Association football club in Wales

Llangennech A.F.C. is a Welsh football club from Llangennech, a village just outside Llanelli in Carmarthenshire, Wales. They currently play in the West Wales Premier League, and previously played in the Carmarthenshire League.

The club has competed in the Welsh Cup, most recently in the 2025–26 season. They have also played in the WWFA Intermediate Cup.

The club also has junior teams competing in local leagues.

==History==
Football was played in Llangennech as early as 1921. The next known team in the village was made up of workers from the Morlais Colliery in 1955. They played in the Carmarthenshire League for two seasons.

Llangennech A.F.C. was formed at the Bridgend Inn pub in 1982. In 1984 they joined the Carmarthenshire League.

In October 1990 they beat First Division title contenders Pembrey 1–0 in the Carmarthenshire League Challenge Cup first round. At the time Llangennech played in the Third Division.

In 1999 the team narrowly missed out on promotion to Division Two, by one point. For the 1999–2000 season the club's first team kit was sponsored by L&G Motors.

In the 2010–11 season they played in Division Two.
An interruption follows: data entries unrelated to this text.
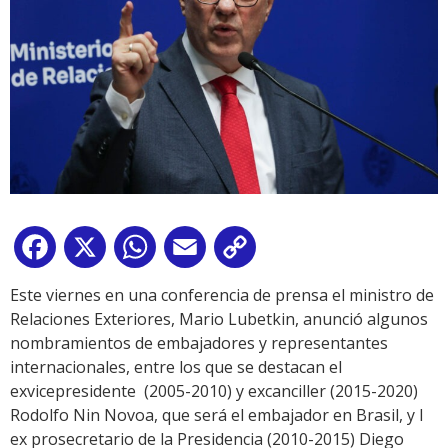
Facebook
X
WhatsApp
Email
Copy
Link
Este viernes en una conferencia de prensa el ministro de
Relaciones Exteriores, Mario Lubetkin, anunció algunos
nombramientos de embajadores y representantes
internacionales, entre los que se destacan el
exvicepresidente (2005-2010) y excanciller (2015-2020)
Rodolfo Nin Novoa, que será el embajador en Brasil, y l
ex prosecretario de la Presidencia (2010-2015) Diego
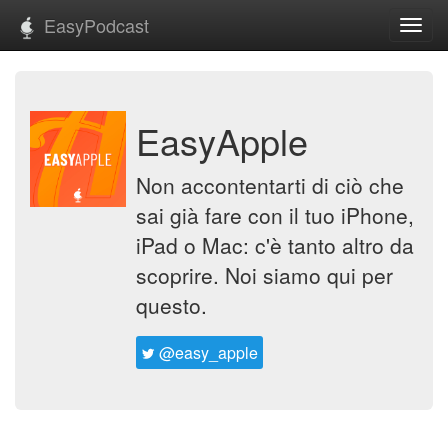
EasyPodcast
Toggl
navig
EasyApple
Non accontentarti di ciò che
sai già fare con il tuo iPhone,
iPad o Mac: c'è tanto altro da
scoprire. Noi siamo qui per
questo.
@easy_apple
In February they were 4th, only separated from 3rd place Llandeilo Town on goal difference before a 6–0 loss at home to Llandeilo.

The club first reached the top division of the league in 2023, after a second-place finish in Division One.

In the 2024–25 season they finished second in the Carmarthenshire League Premier Division, and were promoted to the West Wales Premier League.

In March 2025 the club was granted £2,000 by Swansea City through their charity SwansAid.

==Ground==
In 1986 the club was described as sharing a pitch with the village's rugby and cricket teams.

The club plays most of its games at the Llangennech Recreation Ground.